▼

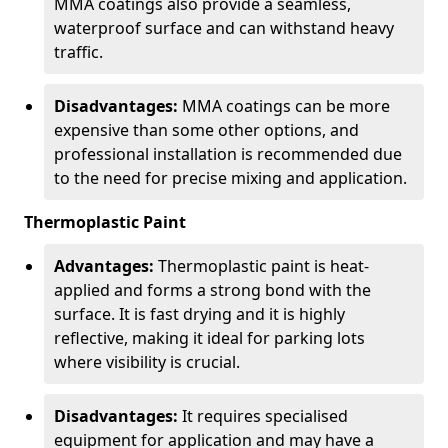
MMA coatings also provide a seamless,
waterproof surface and can withstand heavy
traffic.
Disadvantages:
MMA coatings can be more
expensive than some other options, and
professional installation is recommended due
to the need for precise mixing and application.
Thermoplastic Paint
Advantages:
Thermoplastic paint is heat-
applied and forms a strong bond with the
surface. It is fast drying and it is highly
reflective, making it ideal for parking lots
where visibility is crucial.
Disadvantages:
It requires specialised
equipment for application and may have a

▲

• _Assignment_: Give exactly, and nothing besides, the lines from the one in which "surface. It is fast drying and it is highly" occurs through the end of the records.

• _Answer for this exercise_:
surface. It is fast drying and it is highly
reflective, making it ideal for parking lots
where visibility is crucial.
Disadvantages:
It requires specialised
equipment for application and may have a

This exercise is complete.